**Text:**
To quantify the nature and the amount of functionalities in the modified MoS₂ samples, we performed TGA‐MS measurements as shown in Figure 3 and Figure S2. The TGA‐MS profile of ce‐MoS₂ showed a total mass loss of around 5 % over the temperature range of 200–700 °C (Figure 3 a), which was primarily due to the degradation of MoS₂. In comparison, Ph‐MoS₂ displayed a two‐step degradation with a significant total weight loss of approximately 10 % at 550 °C. The major gaseous products evolved from the thermolysis of Ph‐MoS₂ were identified as phenyl group related fragments (m/z=78, 77, and 39, Figure 3 b) with the maximum gas evolution rate at 408 °C, which were presumably derived from the detachment of chemisorbed phenyl addends.

Figure 3.

TGA‐MS profiles of ce‐MoS₂ (a) and Ph‐MoS₂ (b). The major ion current in ce‐MoS₂ is assigned to SO₂ (m/z=64) derived from decomposing of MoS₂. The major ion currents in Ph‐MoS₂ are the fragments C₃H₃ ⁺ (m/z=39), C₆H₅ ⁺ (m/z=77) and C₆H₆ (m/z=78) associated with the detached and decomposed phenyl group.

**Material shown:**
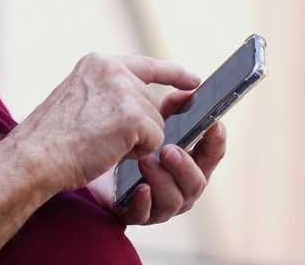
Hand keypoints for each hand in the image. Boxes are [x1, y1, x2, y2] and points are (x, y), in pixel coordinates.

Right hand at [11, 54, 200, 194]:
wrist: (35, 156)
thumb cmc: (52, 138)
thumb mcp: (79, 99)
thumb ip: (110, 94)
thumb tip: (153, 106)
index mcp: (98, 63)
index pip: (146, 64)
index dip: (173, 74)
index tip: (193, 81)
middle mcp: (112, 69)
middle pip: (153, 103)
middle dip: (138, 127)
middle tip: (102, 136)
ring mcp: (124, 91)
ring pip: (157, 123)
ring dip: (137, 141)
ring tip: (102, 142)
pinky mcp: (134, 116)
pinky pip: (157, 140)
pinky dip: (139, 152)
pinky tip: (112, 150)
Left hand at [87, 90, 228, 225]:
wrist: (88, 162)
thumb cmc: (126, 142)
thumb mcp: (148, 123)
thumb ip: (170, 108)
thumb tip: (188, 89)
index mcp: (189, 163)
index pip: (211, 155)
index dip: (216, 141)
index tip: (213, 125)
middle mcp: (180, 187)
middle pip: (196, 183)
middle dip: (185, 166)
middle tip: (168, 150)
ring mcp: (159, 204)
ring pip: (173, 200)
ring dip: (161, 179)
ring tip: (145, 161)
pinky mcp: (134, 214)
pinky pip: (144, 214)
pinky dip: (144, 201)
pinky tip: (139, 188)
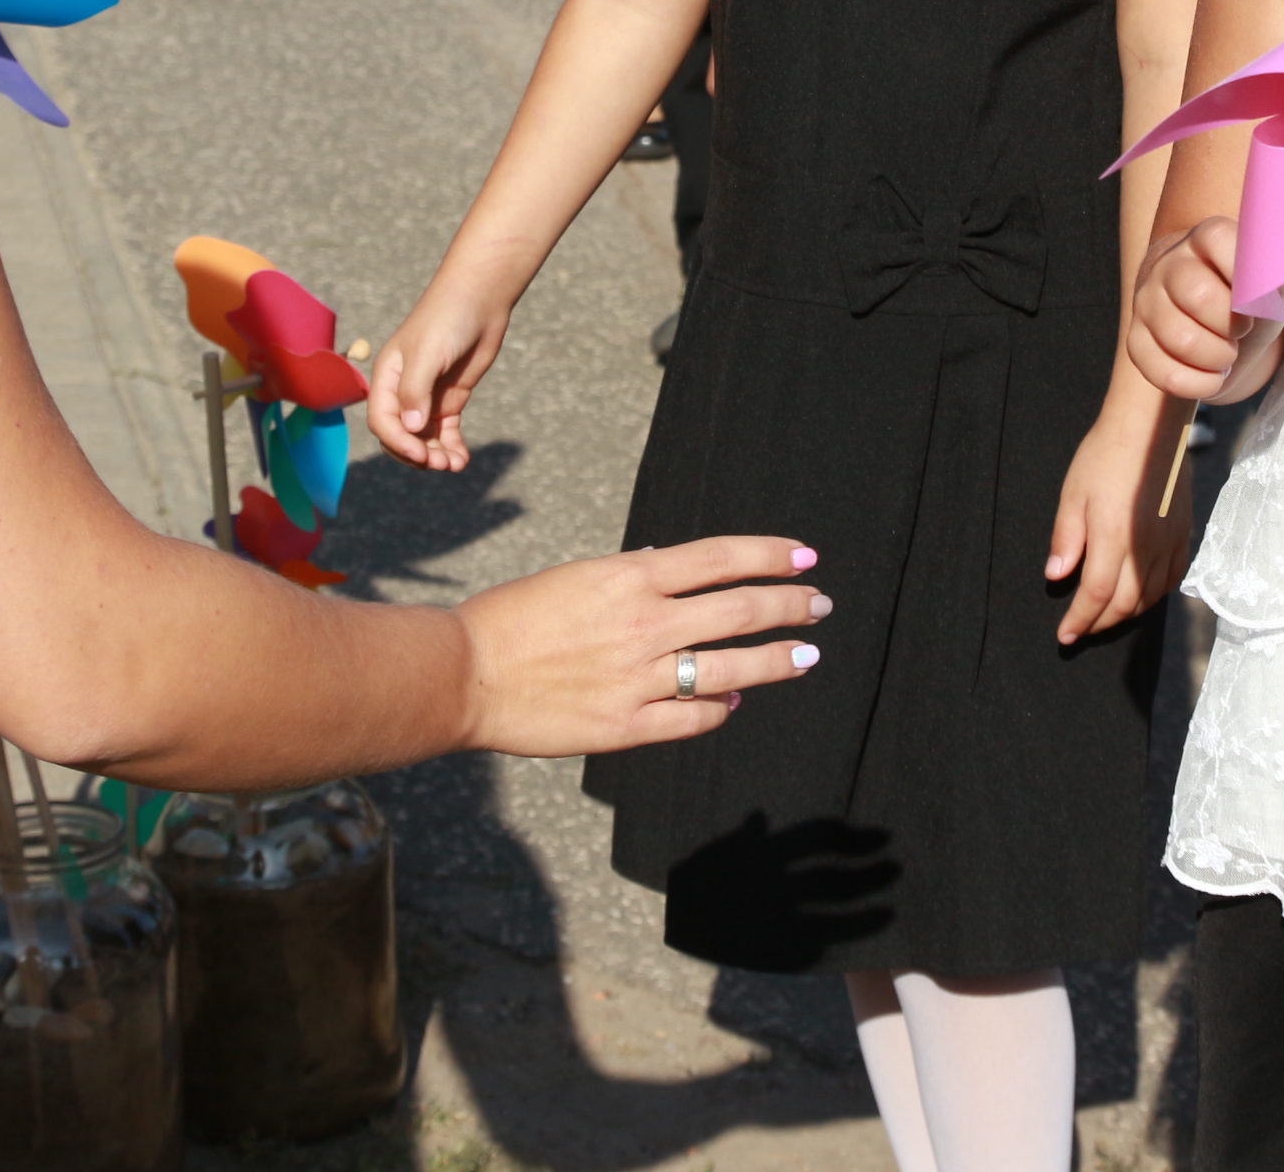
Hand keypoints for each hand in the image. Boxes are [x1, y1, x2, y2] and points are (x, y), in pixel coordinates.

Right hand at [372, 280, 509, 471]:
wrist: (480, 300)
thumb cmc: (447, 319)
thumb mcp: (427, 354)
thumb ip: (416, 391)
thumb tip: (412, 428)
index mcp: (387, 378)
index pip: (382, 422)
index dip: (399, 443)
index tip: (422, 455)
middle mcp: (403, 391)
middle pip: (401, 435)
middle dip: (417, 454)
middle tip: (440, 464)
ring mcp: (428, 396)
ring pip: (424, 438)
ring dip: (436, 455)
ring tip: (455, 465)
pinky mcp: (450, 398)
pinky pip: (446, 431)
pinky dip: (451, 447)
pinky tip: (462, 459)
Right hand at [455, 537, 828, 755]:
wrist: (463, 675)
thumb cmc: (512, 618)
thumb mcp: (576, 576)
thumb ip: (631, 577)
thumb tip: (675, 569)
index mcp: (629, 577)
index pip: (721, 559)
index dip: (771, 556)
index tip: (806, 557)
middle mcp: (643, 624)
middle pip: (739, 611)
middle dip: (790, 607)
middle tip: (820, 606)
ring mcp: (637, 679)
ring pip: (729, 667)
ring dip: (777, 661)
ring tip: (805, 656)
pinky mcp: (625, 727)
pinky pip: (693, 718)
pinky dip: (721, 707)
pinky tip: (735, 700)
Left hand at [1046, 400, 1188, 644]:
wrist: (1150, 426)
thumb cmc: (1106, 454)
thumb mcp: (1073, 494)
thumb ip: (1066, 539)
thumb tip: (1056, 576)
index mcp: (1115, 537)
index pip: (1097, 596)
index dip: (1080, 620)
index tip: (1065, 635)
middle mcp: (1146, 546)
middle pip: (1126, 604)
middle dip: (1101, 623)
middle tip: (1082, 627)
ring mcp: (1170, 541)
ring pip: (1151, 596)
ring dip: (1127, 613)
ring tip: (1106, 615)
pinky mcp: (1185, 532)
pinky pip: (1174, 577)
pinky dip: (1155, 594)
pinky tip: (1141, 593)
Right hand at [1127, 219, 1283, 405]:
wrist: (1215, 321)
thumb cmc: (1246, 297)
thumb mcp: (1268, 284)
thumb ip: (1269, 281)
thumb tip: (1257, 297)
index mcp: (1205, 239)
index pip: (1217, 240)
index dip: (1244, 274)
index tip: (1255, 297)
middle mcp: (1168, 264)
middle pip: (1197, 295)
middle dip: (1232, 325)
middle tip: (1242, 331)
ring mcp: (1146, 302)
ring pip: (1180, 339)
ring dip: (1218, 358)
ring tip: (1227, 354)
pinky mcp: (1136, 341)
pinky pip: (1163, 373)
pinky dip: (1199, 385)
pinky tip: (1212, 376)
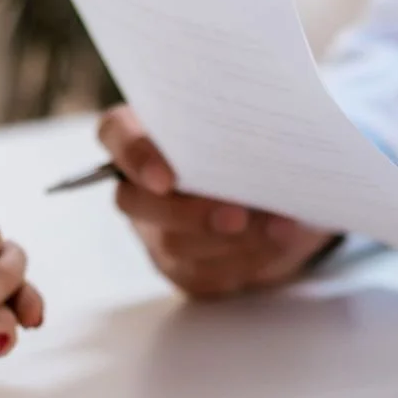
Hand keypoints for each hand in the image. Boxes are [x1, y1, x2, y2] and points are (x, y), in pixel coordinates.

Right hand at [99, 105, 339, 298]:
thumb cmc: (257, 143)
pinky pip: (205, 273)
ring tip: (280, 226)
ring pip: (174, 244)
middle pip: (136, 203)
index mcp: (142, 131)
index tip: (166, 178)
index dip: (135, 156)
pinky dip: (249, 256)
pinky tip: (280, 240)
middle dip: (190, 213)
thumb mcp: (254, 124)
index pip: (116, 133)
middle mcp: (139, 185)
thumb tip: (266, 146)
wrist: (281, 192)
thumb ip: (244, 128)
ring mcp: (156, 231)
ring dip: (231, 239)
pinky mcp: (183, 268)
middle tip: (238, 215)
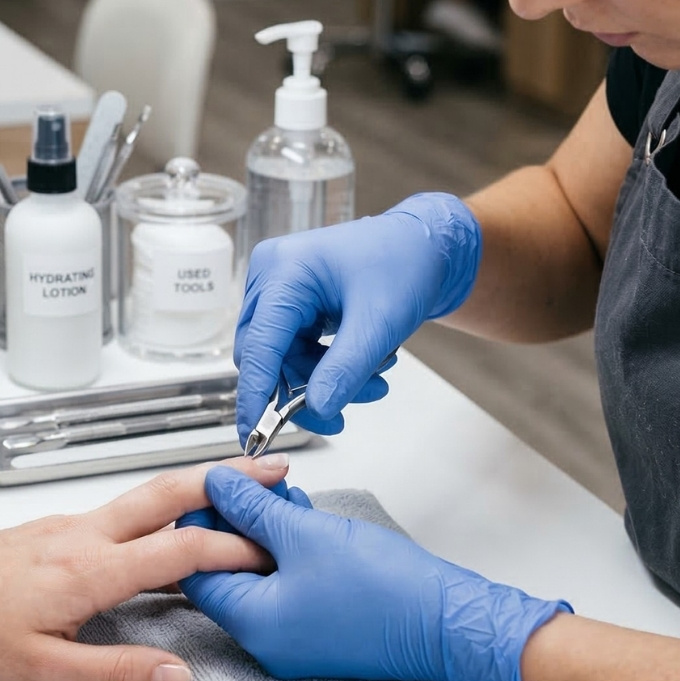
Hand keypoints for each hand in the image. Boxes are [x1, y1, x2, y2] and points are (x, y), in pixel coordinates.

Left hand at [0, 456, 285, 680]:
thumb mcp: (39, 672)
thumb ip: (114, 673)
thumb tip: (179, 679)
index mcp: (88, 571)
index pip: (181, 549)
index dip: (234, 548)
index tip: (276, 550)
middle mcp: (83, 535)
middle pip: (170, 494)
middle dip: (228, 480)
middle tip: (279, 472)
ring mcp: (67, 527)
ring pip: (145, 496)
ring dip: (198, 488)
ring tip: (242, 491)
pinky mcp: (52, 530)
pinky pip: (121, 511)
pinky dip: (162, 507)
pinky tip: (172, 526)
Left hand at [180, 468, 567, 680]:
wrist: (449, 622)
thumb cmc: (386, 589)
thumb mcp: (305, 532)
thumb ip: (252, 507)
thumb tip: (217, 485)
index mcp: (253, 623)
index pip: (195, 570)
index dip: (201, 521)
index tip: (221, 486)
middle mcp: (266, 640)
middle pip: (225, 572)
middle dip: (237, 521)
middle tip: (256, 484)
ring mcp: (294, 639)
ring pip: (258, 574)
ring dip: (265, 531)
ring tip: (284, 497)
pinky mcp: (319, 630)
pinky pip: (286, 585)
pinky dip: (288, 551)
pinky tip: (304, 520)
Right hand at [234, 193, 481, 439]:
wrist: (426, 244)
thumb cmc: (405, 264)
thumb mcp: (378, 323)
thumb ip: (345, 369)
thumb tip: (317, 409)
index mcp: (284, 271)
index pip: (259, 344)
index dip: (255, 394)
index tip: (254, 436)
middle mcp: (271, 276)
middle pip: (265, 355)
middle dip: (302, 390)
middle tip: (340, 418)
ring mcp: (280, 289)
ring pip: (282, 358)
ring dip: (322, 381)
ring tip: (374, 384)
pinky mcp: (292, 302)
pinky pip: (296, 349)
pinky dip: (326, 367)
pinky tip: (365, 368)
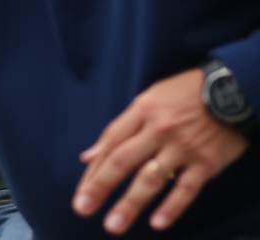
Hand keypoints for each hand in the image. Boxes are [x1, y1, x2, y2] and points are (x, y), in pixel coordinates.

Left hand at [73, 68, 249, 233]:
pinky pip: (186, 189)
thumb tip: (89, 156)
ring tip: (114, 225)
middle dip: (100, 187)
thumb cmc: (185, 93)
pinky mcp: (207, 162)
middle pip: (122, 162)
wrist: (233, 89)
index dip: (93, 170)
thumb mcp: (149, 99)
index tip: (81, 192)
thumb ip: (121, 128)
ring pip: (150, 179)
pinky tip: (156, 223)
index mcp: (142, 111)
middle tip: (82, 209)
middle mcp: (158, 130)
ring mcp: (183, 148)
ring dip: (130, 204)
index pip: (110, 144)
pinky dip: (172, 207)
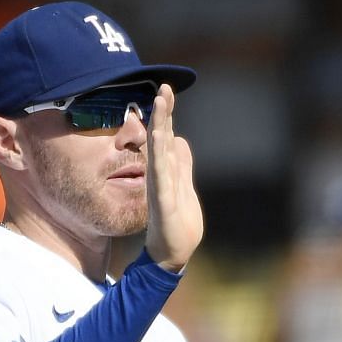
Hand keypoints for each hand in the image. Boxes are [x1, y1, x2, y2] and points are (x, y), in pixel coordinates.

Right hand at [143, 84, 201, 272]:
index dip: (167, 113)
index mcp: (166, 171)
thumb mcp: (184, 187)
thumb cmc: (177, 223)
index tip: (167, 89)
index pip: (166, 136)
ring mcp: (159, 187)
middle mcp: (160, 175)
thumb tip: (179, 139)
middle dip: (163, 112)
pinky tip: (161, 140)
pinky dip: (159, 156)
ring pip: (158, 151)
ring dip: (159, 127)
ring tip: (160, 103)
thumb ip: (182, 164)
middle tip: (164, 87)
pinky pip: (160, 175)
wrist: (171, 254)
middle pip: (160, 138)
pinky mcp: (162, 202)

**Problem to work on:**
Pick up the text on the TGA‐MS analysis of modified MoS₂ samples and continue it from the end of its last sentence.

**Exercise response:**
Similarly, the mass loss between 300–550 °C was found to be 1 %, 12 %, 4 %, 9 %, 26 %, and 40 % for NH₂Ph‐MoS₂, OMePh‐MoS₂, ProPh‐MoS₂, BrPh‐MoS₂, COOHPh‐MoS₂, and NO₂Ph‐MoS₂, respectively. (Table 1) The characteristic mass peaks associated with the fragments of the phenyl group were also detected in all the thiophenol derivatives modified MoS₂ samples (Figure S2). Besides this, some samples showed distinct mass signals related to substituted phenyl groups. For example, a peak at m/z=105, which is corresponding to the C₈H₉ fragment of the isopropyl phenyl group (after cleavage of a methyl group), was detected in ProPh‐MoS₂; and a peak at m/z=60, which is corresponding to the C₂H₄O₂ (CH₃COOH) fragment, was detected in COOHPh‐MoS₂.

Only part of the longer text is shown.